Para mantener el peso ideal, conviene disminuir al mínimo los niveles de secreción de la hormona insulina, con el fin de no aumentar las grasas de reserva (lipogénesis). Una dieta de Índice Glucémico Bajo no requiere de la eliminación de todos los alimentos de I.G. Alto. La elección deberá realizarse utilizando cantidades más reducidas cuanto más alto sea su I.G.
 
Para ello es necesario consumir pocos alimentos de I.G. Alto a menos que no se practique algún deporte o ejercicio que pueda quemar las calorías que aportan.

Los alimentos de I.G. Medio pueden ser recomendados para acompañamientos de platos o para picar entre comidas.

Los mejores alimentos están marcados por un I.G. Bajo, en donde entran todas las frutas, verduras y carnes.

En resumen la clasificación sería:


Índice Glucémico ALTO (entre 70 y 100) alimentos LIMITANTES
Índice Glucémico MEDIO (entre 40 Y 70) alimentos TOLERADOS
Índice Glucémico BAJO (menos de 40) alimentos PERMITIDOS    
 
 

¿Las personas diabéticas pueden comer cualquier tipo de carbohidratos?
Cuando una persona come azúcar se produce un aumento muy rápido de la glucosa en la sangre. Esta es la forma más rápida de compensar la hipoglucemia, ya que la glucosa del azúcar no precisa de digestión y pasa rápidamente desde el intestino delgado a la sangre. Este es un ejemplo de cómo actúan los azúcares libres seguidos de los almidones que son los alimentos más altos en el Índice Glucémico (I.G.).

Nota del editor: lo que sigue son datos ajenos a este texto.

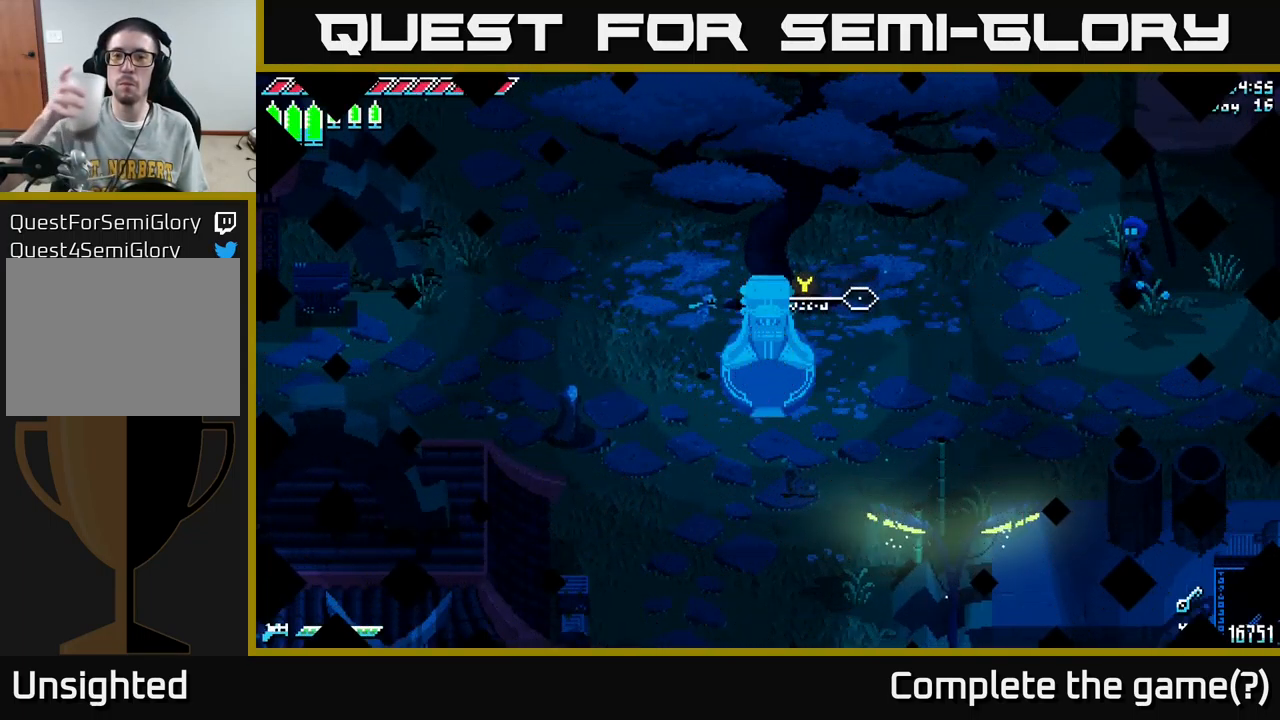
{"buttons": [], "left_stick": "center", "right_stick": "center", "events": []}
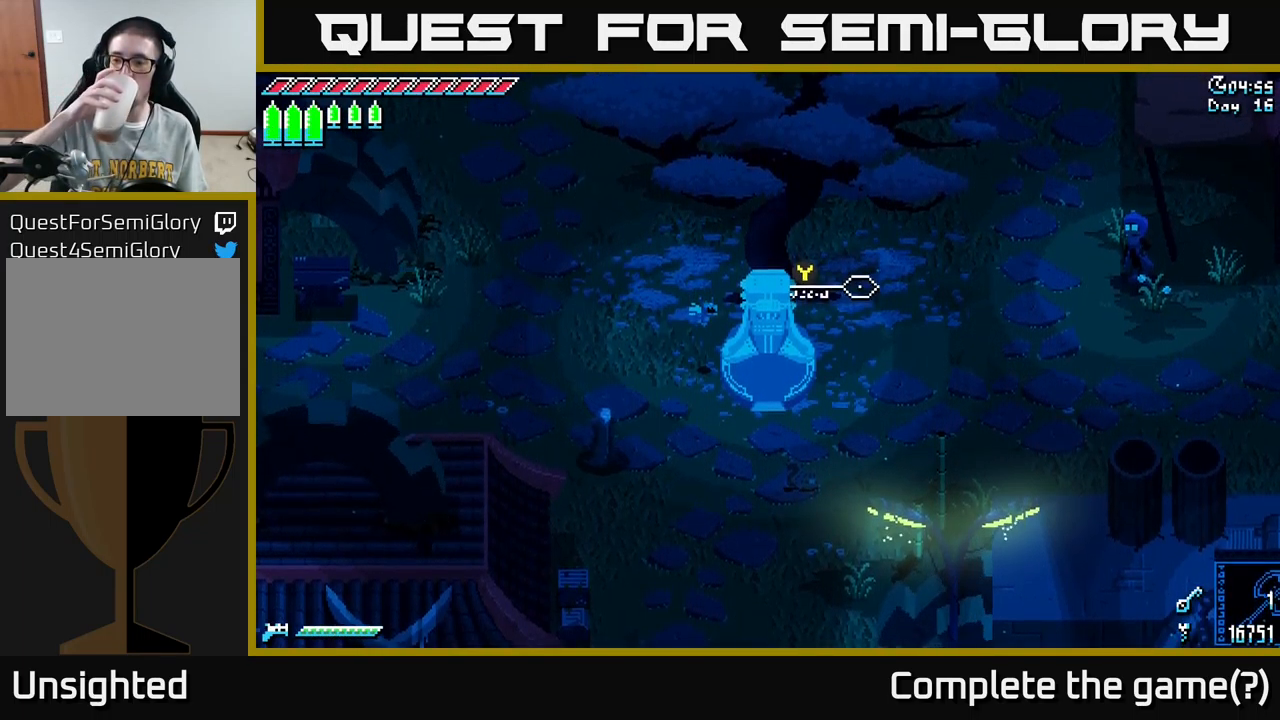
{"buttons": [], "left_stick": "center", "right_stick": "center", "events": []}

Siguiendo de mayor a menor I.G., primero vendrían los carbohidratos complejos, los polioles (edulcorantes) y las fibras. Todas estas familias de carbohidratos son digeridos, solo parcialmente, en el intestino delgado, soltando una cantidad inferior de glucosa. El resto de carbohidratos no digeridos pasaran al intestino grueso, en donde, mediante un proceso de fermentación, se transforman en ácidos grasos que también aportan energía al organismo.

Este tipo de carbohidratos es el más adecuado para las personas diabéticas. Hoy en día, el tipo de carbohidrato es tan importante como la cantidad que se consuma.
A corto plazo, una dieta de bajo Índice Glucémico contribuye a una mayor saciedad, consigue una menor estimulación de la insulina y activa la combustión de grasas almacenadas. Asimismo, a largo plazo, reduce los riesgos de aumentar la diabetes II, el sobrepeso excesivo y la obesidad.